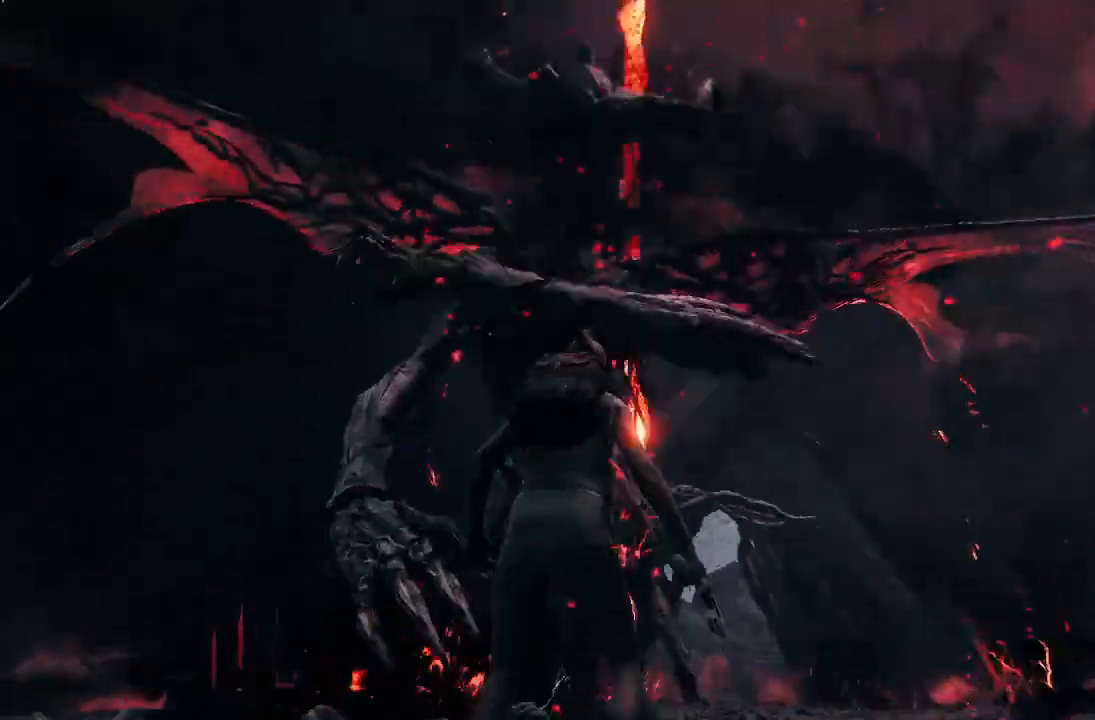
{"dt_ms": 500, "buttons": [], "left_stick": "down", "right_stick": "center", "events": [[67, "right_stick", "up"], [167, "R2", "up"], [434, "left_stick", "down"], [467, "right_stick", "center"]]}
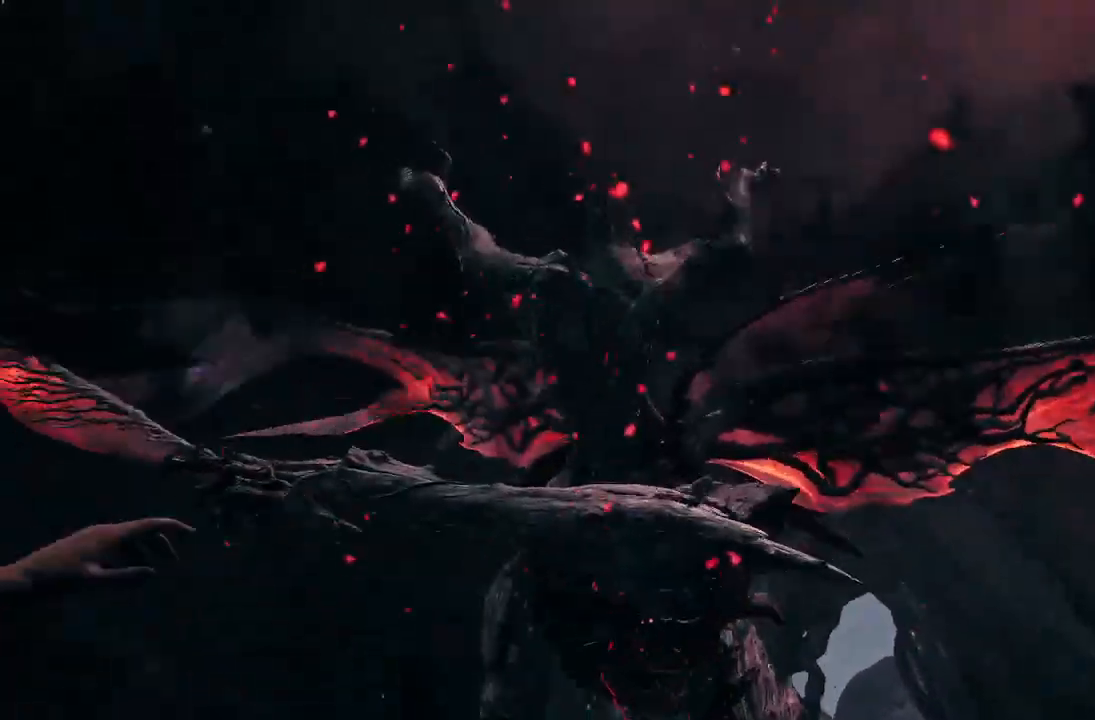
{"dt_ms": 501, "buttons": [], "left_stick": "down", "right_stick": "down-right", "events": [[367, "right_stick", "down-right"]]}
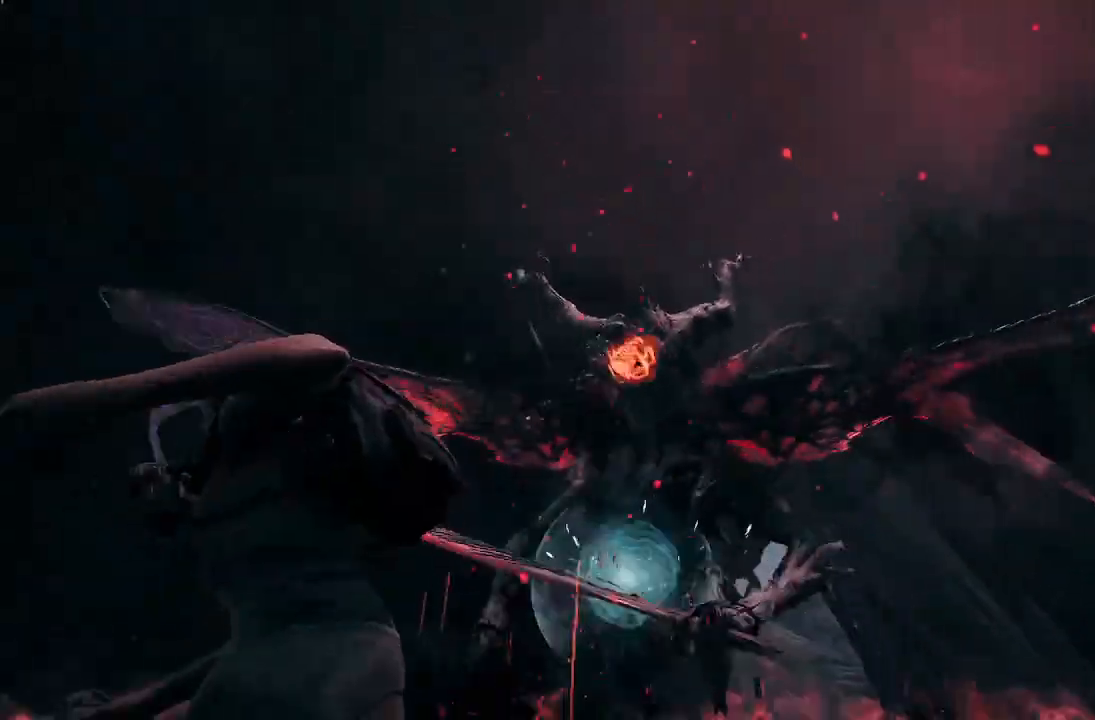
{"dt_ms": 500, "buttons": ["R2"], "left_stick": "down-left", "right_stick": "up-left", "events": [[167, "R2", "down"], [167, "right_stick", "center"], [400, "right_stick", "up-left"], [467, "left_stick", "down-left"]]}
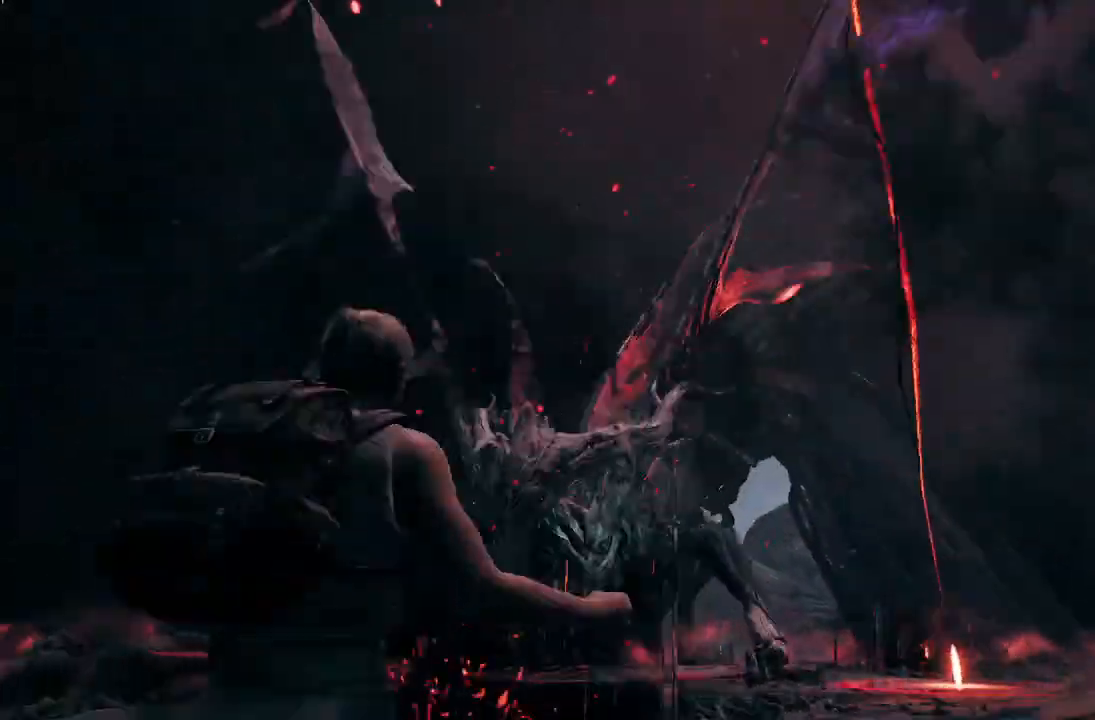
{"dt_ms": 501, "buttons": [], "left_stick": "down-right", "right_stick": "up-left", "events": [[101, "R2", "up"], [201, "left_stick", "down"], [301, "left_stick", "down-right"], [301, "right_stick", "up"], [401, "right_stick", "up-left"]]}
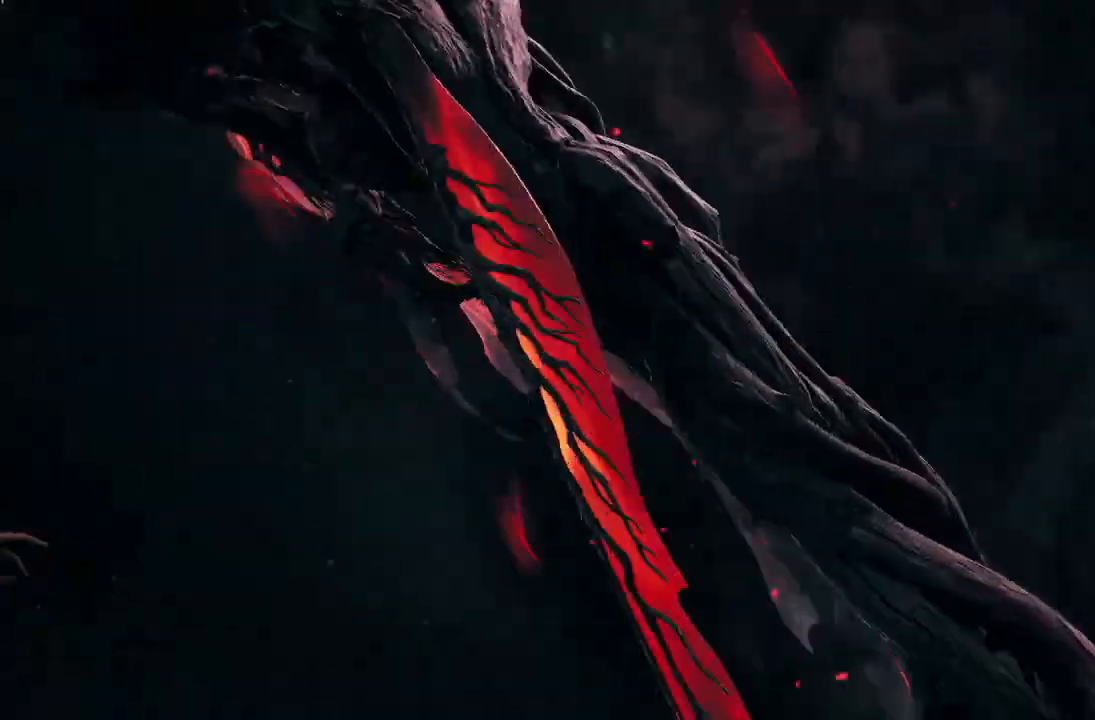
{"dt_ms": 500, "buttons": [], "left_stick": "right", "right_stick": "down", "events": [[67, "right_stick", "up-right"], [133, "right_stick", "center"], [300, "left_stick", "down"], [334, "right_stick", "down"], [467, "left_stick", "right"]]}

#### [What is being asked]
Everything in the listing should be copied exactly, apart from the images it holds.

#### [Response]
{"dt_ms": 500, "buttons": [], "left_stick": "down", "right_stick": "center", "events": [[67, "right_stick", "up"], [167, "R2", "up"], [434, "left_stick", "down"], [467, "right_stick", "center"]]}
{"dt_ms": 501, "buttons": [], "left_stick": "down", "right_stick": "down-right", "events": [[367, "right_stick", "down-right"]]}
{"dt_ms": 500, "buttons": ["R2"], "left_stick": "down-left", "right_stick": "up-left", "events": [[167, "R2", "down"], [167, "right_stick", "center"], [400, "right_stick", "up-left"], [467, "left_stick", "down-left"]]}
{"dt_ms": 501, "buttons": [], "left_stick": "down-right", "right_stick": "up-left", "events": [[101, "R2", "up"], [201, "left_stick", "down"], [301, "left_stick", "down-right"], [301, "right_stick", "up"], [401, "right_stick", "up-left"]]}
{"dt_ms": 500, "buttons": [], "left_stick": "right", "right_stick": "down", "events": [[67, "right_stick", "up-right"], [133, "right_stick", "center"], [300, "left_stick", "down"], [334, "right_stick", "down"], [467, "left_stick", "right"]]}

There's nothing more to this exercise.